Turquie, presse Copyright de l’image AFP
Image caption Les journalistes sont dans le collimateur de la justice turque, comme certains universitaires et chefs de l'armée.

Les autorités turques ont lancé des mandats d'arrêt contre plus de 40 journalistes, après avoir mené des représailles contre des fonctionnaires et des chefs de l'armée.

Le célèbre journaliste Nazli Ilicak fait partie de ceux qui sont visés par les autorités.

Il est licencié depuis trois ans par le journal pro-gouvernemental "Sabah" pour ses critiques envers certains membres du gouvernement accusés de corruption.

A la suite du coup d'Etat manqué de la nuit du 15 au 16 juillet, plusieurs médias ont été fermés en Turquie.

Des milliers de fonctionnaires soupçonnés d'avoir soutenu le putsch ont été renvoyés.

Des universitaires en font partie.

Image caption Soupçonnées d'être impliquées dans le coup d'Etat manqué, des milliers de personnes ont été arrêtées, y compris dans l'armée.

Une centaine de généraux considérés comme des putschistes ont été inculpés la semaine dernière.

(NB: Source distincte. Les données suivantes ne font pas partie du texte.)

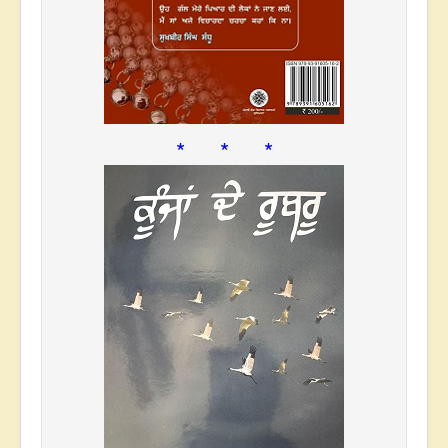
* * *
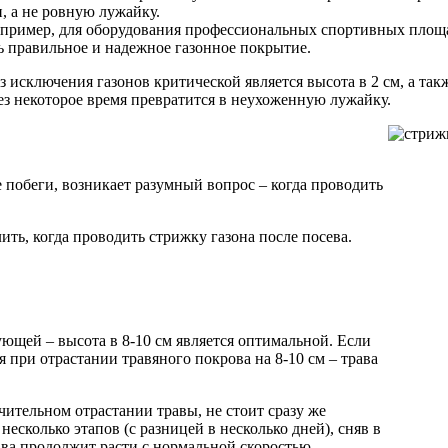
, а не ровную лужайку.
пример, для оборудования профессиональных спортивных площа
ь правильное и надежное газонное покрытие.
з исключения газонов критической является высота в 2 см, а так
ез некоторое время превратится в неухоженную лужайку.
е побеги, возникает разумный вопрос – когда проводить
ить, когда проводить стрижку газона после посева.
ющей – высота в 8-10 см является оптимальной. Если
я при отрастании травяного покрова на 8-10 см – трава
чительном отрастании травы, не стоит сразу же
есколько этапов (с разницей в несколько дней), сняв в
рава продолжит расти с нормальной скоростью.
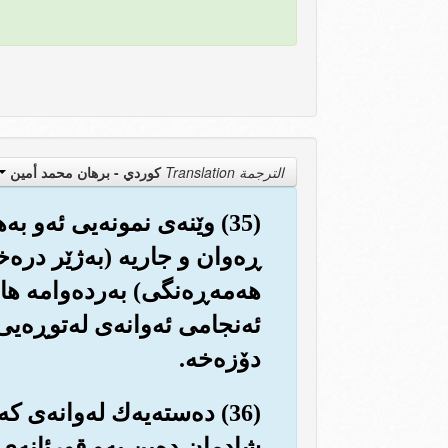
الترجمة Translation
كوردي - برهان محمد أمين
(35) وێنه‌ی نمونه‌یی ئه‌و 
ڕه‌وان و جاریه (به‌ژێر دره‌خ
هه‌مه‌ڕه‌نگی) به‌رده‌وامه ه
ئه‌نجامی ئه‌وانه‌ی له‌توڕه‌
دۆزه‌خه‌.
(36) ده‌سته‌یه‌ك له‌وانه
شادمان ده‌بن به‌و قورئانه‌ی 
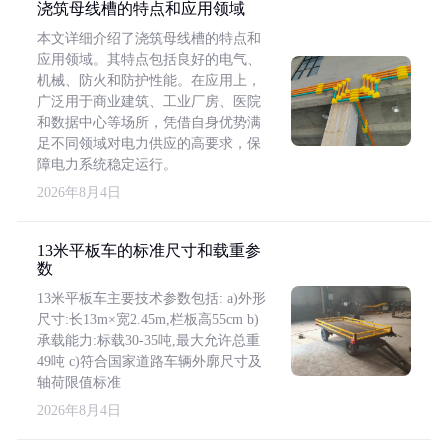
浇筑母线槽的特点和应用领域
本文详细介绍了浇筑母线槽的特点和
应用领域。其特点包括良好的电气、
机械、防火和防护性能。在应用上，
广泛用于商业建筑、工业厂房、医院
和数据中心等场所，凭借自身优势满
足不同领域对电力供应的高要求，保
障电力系统稳定运行。
2026年8月4日
13米平板车的标准尺寸和载重参
数
13米平板车主要技术参数包括: a)外形
尺寸:长13m×宽2.45m,栏板高55cm b)
承载能力:标载30-35吨,最大允许总重
49吨 c)符合国家道路车辆外廓尺寸及
轴荷限值标准
2026年8月4日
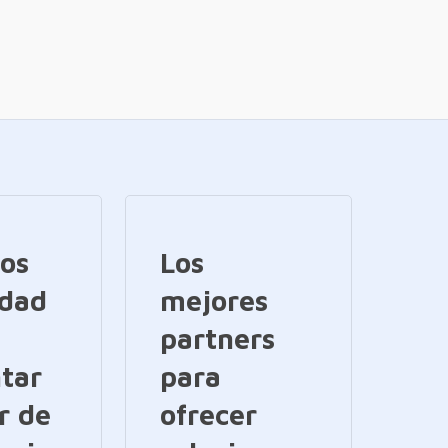
ios
Los
idad
mejores
partners
tar
para
r de
ofrecer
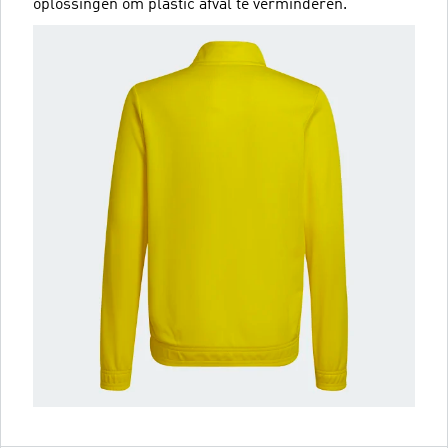
oplossingen om plastic afval te verminderen.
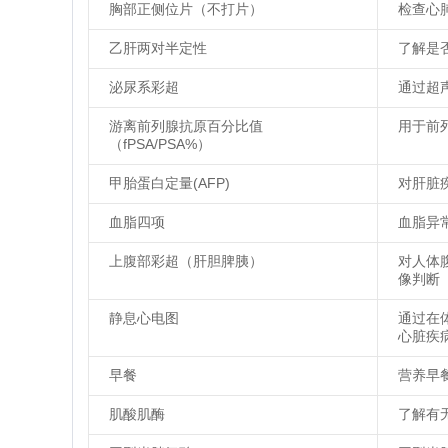
胸部正侧位片（不打片）
检查心
乙肝两对半定性
了解是
泌尿系彩超
通过超
游离前列腺抗原百分比值
用于前
（fPSA/PSA%）
甲胎蛋白定量(AFP)
对肝脏
血脂四项
血脂异
上腹部彩超（肝胆脾胰）
对人体
像判断
静息心电图
通过在
心脏疾
早餐
营养早
肌酸肌酶
了解有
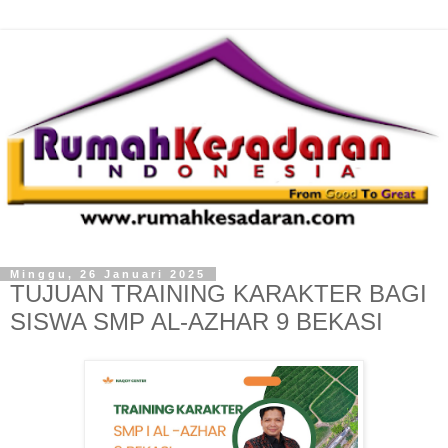
Minggu, 26 Januari 2025
TUJUAN TRAINING KARAKTER BAGI
SISWA SMP AL-AZHAR 9 BEKASI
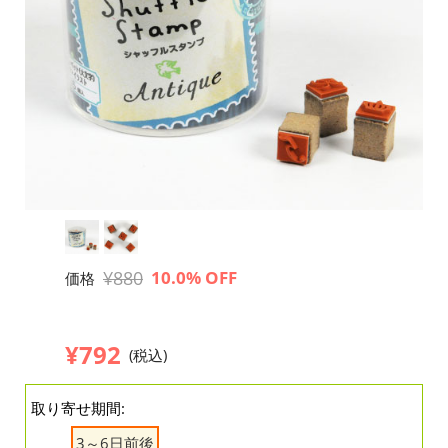
¥880
10.0% OFF
価格
¥792
(税込)
取り寄せ期間:
3～6日前後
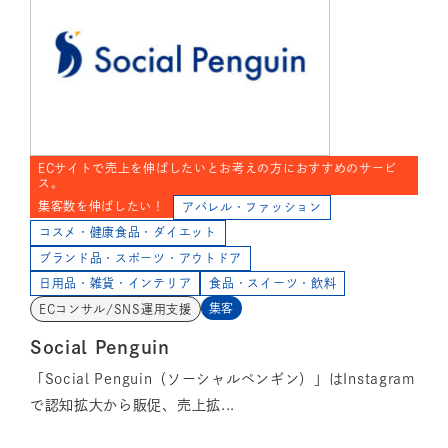
ECサイトで売上を伸ばしたいとお考えの方におすすめのサービ
ス。
集客数を伸ばしたい！
アパレル・ファッション
コスメ・健康食品・ダイエット
ブランド品・スポーツ・アウトドア
日用品・雑貨・インテリア
食品・スイーツ・飲料
集客
ECコンサル/SNS運用支援
Social Penguin
「Social Penguin（ソーシャルペンギン）」はInstagram
で認知拡大から販促、売上拡...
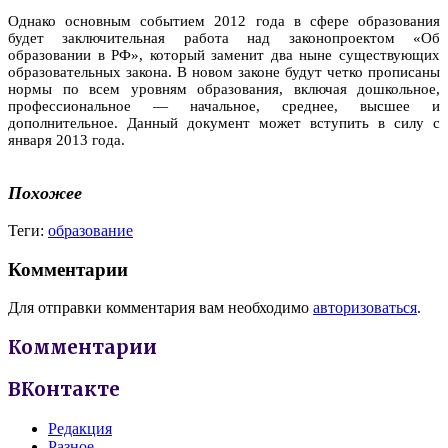
Однако основным событием 2012 года в сфере образования
будет заключительная работа над законопроектом «Об
образовании в РФ», который заменит два ныне существующих
образовательных закона. В новом законе будут четко прописаны
нормы по всем уровням образования, включая дошкольное,
профессиональное — начальное, среднее, высшее и
дополнительное. Данный документ может вступить в силу с
января 2013 года.
Похожее
Теги:
образование
Комментарии
Для отправки комментария вам необходимо
авторизоваться
.
Комментарии
ВКонтакте
Редакция
Разное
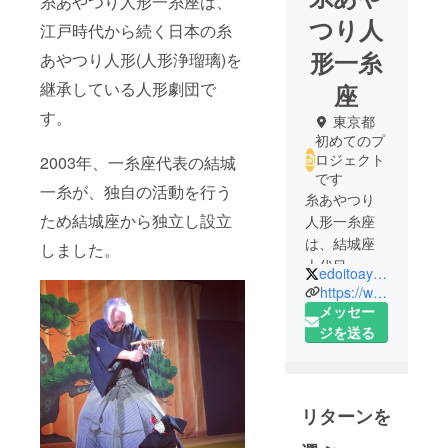
糸あやつり人形一糸座は、
つり人
江戸時代から続く日本の糸
形一糸
あやつり人形(人形浄瑠璃)を
継承している人形劇団で
座
す。
東京都
初めてのプ
ロジェクト
2003年、一糸座代表の結城
です
一糸が、独自の活動を行う
糸あやつり
ため結城座から独立し設立
人形一糸座
は、結城座
しました。
十代目、結
edoitoayatsuri
城孫三郎
https://www.isshiza.com
（故・結城
メッセー
雪斎）の結
ジを送る
城一糸が
2003年に独
立し、設立
リターンを
した劇団で
す。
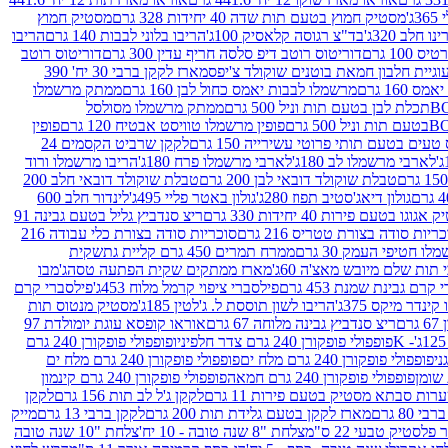
ג'
מסטיק חמוץ בטעם תות שדה 40 יחידות 328 גרם
מסטיק חמוץ
 חלב 320ג'
בד"צ רגוסה קלאסיק 100ג'
הריבו בלוני לבבות 140 גרם
הריבו
100 גרם
דוריטוס רוטב דיפ סלסה חריף עדין 300 גרם
דוריטוס רוטב
וגיית חלבון חמאת בוטנים שוקולד צ'יפס
מארז לקקן ברבי 30 יח' 390
160 גרם
מרשמלו לבבות יאמס כחול לבן 160 גרם
ממתק מרשמלו
ממתק מרשמלו מסולסל
פופין מרשמלו טוויסט אבטיח 120 גרם
פופין
טעים בטעם תותי פרוטי עשירייה 150 גרם
לקקן שרביט הקסמים 24
לארבי מרשמלו לב 180ג'
לארבי מרשמלו פרח 180ג'
הריבו מרשמלו ורוד
טבלת שוקולד דובאי לבן 200 גרם
טבלת שוקולד דובאי חלב 200
גולון דיאג'סטיב תפוז 280ג'
גולון באטר פליי 495ג'
לינדור חלב 600
גוגו בטעם פירות 40 יחידות 330 גרם
ריצ סנדביץ גליל בטעם גבינה 91
ריות סודה בצורת טטריס 216 גרם
סוכריות סודה בצורת כלי עבודה 216
לו חטיפי העמק 30 גרם
ממרח תמרים 450 גרם קליית גת
שקית
תות שלם מיובש מאצ'ה 60ג'
מארז ממתקים שקית הפתעה טסה
ג'מבו
קרם גבינת שמנת 453 גרם
פילסברי ציפוי קרמל מלוח 453ג'
פילסברי קרם
קינדר מיקס 375ג'
הריבו לשון תוססת ל. ג'לטין 185ג'
מסטיק מנטוס תות
ם
ריצ סנדביץ גבינה מלוחה 67 גרם
אוראו קופסא עוגת יומולדת 97
פופפולי פופקורן 240 גרם צדר חלפיניו
פופפולי פופקורן 240 גרם
פופפולי פופקורן 240 גרם מלח ים
פופפולי פופקורן 240 גרם מלח ים
פופפולי פופקורן 240 גרם חמאה
פופפולי פופקורן 240 גרם קינמון
ות סבתא מסטיק בטעם פירות 11 גרם
לקקן ג'ל לב תות 156 גרם
לקקן
מארז לקקן בטעם גלידת תות 200 גרם
לקקן ברבי 13 גרם
מייק
פלסטיק טבעי 22 ס"מ
צלחת "8 שנה טובה - 10 יח'
צלחת "10 שנה טובה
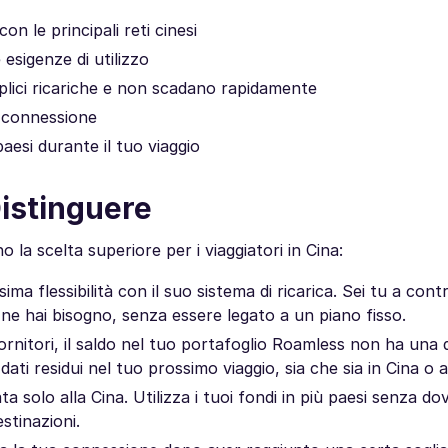
n le principali reti cinesi
 esigenze di utilizzo
plici ricariche e non scadano rapidamente
a connessione
 paesi durante il tuo viaggio
istinguere
la scelta superiore per i viaggiatori in Cina:
 flessibilità con il suo sistema di ricarica. Sei tu a contr
 ne hai bisogno, senza essere legato a un piano fisso.
ornitori, il saldo nel tuo portafoglio Roamless non ha una 
 dati residui nel tuo prossimo viaggio, sia che sia in Cina o a
 solo alla Cina. Utilizza i tuoi fondi in più paesi senza do
estinazioni.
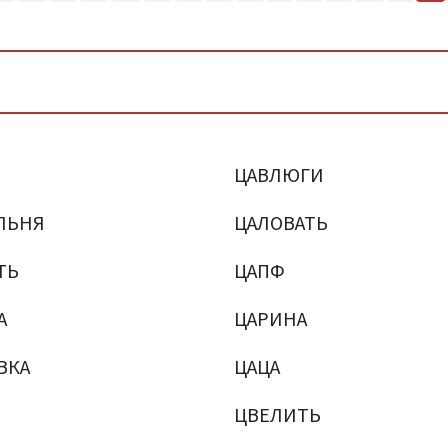
ЦАВЛЮГИ
ЛЬНЯ
ЦАЛОВАТЬ
ТЬ
ЦАПФ
А
ЦАРИНА
ВКА
ЦАЦА
ЦВЕЛИТЬ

La Turquie a prévu de rétablir la peine de mort, dans la foulée des poursuites menées contre des auteurs présumés du putsch.

Les négociations en vue de l'adhésion de la Turquie à l'Union européenne seront suspendues si ce pays tient à réintroduire la peine de mort dans ses lois, a averti Jean-Claude Juncker, le président de la Commission européenne.